Updates and prohibitions of Fisheries Act explained at ASGA 2020
No person shall kill fish, unless fishing
January 11, 2020 By Jay Koblun
Scott Holroyd from Kingfisher Aquatics gave a talk at the Alberta Sand and Gravel Association 2020 Convention on updates to the Federal Fisheries Act and a reminder to all in attendance that, “No person shall kill fish, unless fishing.”
According to the act, the word fish includes and is defined as (a) parts of a fish (b) shellfish, crustaceans, marine animals and (c) egg, sperm, larvae, spawn, spat, and juvenile stages of everything mentioned above.
Holroyd said there have been three versions of the act in the last decade with the biggest changes having occurred in 2012 and 2019. The changes updated in 2019 were:
– The Fisheries Act once again applies to all fisheries.
– “Harmful Alteration, Disruption, or Destruction” replaced the term “Serious Harm”.
– Introduction of Codes and Practices.
– DFO (Department of Fisheries and Oceans) involvement is required on all projects not covered in the Codes of Practices.
Holroyd spoke on the three most commonly applicable prohibitions for industry in Alberta. They are:
- Don’t kill fish.
- Don’t release deleterious solutions.
- No harm alteration, disruption or destruction of fish habitat.
He also spoke on how all this applies to the sand and gravel industry.
“No person shall carry on work, undertaking or activity, other than fishing, that results in the death of a fish,” he said. “Remember that the Fisheries Act applies to all fish and anywhere a fish might be. If fish are in your pits, you are responsible for their well-being and ensuring that they do not remain trapped.”
Holroyd addressed whether or not a producer’s project requires DFO review or permitting under the Fisheries Act.
“You can double-check the DFO website for guidance,” he said, adding a few questions a producer should always ask before moving forward:
- Is your project near water?
- How will your project interface with surface or groundwater?
- Is the nearby water body a fish habitat?
Holroyd said if a project is near water consider if you will require a permit.
“A general rule of thumb is if you require a Water Act approval for a project, check to see if Fisheries Act also applies to your project,” he said.
HADD stands for Harmful Alteration, Disruption, or Destruction.
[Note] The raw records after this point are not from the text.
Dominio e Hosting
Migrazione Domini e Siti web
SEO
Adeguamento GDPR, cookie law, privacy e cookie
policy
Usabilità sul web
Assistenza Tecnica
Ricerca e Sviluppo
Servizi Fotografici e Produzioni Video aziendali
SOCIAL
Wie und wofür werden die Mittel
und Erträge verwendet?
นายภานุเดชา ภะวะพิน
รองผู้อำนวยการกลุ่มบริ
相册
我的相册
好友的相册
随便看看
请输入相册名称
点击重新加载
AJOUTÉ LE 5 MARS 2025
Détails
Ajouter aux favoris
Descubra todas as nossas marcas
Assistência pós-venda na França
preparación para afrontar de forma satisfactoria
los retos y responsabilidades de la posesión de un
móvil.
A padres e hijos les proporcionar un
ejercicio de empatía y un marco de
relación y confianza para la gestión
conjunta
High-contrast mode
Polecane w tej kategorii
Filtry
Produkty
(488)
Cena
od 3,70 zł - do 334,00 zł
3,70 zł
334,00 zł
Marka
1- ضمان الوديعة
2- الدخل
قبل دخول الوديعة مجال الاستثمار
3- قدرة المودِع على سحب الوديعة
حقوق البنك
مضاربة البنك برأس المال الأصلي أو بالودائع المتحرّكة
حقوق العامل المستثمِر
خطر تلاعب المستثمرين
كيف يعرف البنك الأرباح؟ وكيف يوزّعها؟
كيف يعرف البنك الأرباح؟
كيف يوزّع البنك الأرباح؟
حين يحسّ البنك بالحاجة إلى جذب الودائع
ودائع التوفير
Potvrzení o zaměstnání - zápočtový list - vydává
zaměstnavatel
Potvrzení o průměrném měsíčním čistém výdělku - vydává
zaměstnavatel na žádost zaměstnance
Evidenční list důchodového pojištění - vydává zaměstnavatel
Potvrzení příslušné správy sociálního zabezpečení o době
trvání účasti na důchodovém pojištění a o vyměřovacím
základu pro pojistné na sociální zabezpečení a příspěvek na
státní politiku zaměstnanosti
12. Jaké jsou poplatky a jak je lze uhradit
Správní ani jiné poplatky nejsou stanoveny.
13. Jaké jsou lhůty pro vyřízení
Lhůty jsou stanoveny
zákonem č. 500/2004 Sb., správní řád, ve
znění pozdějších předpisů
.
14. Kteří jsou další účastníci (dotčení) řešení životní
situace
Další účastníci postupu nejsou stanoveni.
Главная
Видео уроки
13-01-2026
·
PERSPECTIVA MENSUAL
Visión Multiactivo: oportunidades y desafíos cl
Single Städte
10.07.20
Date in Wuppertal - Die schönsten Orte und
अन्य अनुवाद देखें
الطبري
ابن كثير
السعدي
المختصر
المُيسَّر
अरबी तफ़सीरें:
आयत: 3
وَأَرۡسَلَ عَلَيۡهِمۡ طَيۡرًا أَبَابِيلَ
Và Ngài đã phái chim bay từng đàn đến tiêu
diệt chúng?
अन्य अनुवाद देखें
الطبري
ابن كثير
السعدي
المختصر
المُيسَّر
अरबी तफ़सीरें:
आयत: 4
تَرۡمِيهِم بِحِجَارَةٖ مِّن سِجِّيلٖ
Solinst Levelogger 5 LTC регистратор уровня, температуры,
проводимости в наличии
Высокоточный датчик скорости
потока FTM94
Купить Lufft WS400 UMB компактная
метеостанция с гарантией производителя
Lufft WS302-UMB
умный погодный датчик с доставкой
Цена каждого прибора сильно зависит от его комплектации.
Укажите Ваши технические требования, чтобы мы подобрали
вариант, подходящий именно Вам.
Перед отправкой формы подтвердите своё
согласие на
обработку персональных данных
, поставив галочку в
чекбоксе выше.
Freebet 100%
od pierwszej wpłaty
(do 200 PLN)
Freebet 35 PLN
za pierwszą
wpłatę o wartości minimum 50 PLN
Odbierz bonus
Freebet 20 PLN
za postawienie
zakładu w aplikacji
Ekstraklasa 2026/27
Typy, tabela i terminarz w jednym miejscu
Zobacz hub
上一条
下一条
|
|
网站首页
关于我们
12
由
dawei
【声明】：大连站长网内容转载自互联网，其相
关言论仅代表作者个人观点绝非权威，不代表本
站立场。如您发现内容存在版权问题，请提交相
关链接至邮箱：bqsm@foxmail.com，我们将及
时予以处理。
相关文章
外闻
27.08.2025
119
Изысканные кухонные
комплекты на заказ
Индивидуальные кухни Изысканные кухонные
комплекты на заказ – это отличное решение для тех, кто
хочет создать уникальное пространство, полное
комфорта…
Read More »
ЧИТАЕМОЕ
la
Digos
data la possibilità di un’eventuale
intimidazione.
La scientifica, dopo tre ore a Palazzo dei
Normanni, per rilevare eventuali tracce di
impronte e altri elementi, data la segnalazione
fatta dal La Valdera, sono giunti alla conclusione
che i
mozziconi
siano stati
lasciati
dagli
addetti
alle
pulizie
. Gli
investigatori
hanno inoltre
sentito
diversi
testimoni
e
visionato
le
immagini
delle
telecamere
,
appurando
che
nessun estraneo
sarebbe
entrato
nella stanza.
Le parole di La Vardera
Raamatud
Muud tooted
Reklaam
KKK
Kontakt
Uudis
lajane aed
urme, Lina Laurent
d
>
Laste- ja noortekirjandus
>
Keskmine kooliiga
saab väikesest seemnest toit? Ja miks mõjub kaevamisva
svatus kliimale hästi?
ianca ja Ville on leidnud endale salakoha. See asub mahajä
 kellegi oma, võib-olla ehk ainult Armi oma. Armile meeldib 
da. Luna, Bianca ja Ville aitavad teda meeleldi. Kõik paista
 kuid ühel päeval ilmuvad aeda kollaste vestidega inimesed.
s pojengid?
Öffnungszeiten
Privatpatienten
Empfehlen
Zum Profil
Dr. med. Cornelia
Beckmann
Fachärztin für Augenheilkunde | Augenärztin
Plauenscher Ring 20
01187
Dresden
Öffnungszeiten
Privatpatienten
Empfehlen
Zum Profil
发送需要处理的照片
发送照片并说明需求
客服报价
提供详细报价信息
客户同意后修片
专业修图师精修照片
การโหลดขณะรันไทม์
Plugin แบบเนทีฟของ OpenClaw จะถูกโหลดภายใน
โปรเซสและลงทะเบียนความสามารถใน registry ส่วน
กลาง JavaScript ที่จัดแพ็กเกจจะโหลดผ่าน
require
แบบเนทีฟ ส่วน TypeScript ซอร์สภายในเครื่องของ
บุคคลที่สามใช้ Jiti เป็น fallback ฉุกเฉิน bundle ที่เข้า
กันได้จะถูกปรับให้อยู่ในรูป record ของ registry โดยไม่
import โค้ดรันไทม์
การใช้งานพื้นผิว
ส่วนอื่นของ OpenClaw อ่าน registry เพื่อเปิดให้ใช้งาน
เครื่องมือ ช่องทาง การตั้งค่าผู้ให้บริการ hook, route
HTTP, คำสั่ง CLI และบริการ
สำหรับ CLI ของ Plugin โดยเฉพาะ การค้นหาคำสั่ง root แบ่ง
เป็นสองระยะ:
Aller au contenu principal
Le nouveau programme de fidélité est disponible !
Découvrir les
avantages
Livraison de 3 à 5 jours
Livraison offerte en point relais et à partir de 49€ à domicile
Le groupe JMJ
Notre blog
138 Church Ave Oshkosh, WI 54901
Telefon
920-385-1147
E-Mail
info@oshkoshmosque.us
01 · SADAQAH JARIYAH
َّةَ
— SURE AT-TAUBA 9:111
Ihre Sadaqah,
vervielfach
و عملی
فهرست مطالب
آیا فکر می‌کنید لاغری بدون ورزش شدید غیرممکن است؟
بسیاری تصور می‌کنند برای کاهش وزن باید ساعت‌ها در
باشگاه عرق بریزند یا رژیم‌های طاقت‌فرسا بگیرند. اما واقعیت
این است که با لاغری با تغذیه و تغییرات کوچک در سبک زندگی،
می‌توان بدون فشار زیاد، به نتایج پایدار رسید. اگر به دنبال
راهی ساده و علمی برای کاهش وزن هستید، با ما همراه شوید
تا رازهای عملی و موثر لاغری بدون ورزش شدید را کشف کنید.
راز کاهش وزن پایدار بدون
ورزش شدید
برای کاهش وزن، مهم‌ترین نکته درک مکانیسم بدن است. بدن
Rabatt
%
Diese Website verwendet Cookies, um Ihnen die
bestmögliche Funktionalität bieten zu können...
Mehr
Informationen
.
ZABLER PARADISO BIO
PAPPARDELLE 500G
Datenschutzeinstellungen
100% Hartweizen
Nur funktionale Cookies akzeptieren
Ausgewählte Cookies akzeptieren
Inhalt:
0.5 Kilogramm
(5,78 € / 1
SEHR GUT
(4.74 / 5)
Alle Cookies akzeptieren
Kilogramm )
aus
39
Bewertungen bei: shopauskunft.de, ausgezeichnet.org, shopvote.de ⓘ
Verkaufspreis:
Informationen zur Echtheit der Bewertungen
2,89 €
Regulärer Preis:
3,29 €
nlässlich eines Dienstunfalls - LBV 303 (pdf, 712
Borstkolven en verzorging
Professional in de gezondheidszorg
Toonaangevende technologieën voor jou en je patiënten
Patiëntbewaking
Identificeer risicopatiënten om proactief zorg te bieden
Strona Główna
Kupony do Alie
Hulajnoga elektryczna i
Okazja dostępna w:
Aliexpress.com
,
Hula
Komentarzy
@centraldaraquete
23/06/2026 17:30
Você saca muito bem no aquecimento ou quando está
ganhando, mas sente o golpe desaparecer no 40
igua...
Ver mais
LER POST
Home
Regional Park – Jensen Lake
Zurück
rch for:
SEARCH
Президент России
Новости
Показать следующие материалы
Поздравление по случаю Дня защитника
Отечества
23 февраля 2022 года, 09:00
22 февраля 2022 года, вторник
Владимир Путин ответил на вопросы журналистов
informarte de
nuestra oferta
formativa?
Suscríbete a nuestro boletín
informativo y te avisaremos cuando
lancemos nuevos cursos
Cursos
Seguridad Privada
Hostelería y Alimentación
Any form of HADD equals an impact to fish habitat, which is prohibited in the Fisheries Act.
If the DFO determines that a project will result in HADD, producers may: abandon the project, alter their plans and request another review, or, prepare a habitat offsetting plan and apply for an authorization under the Fisheries Act.
One of Holroyd’s biggest take aways from the session was not to let fish get into your pit. “Onus is on the operator to make sure they are no fish in your pits,” he said. “Prevention is the best medicine in this case.”
The ASGA convention took place Jan. 8-9, in Edmonton.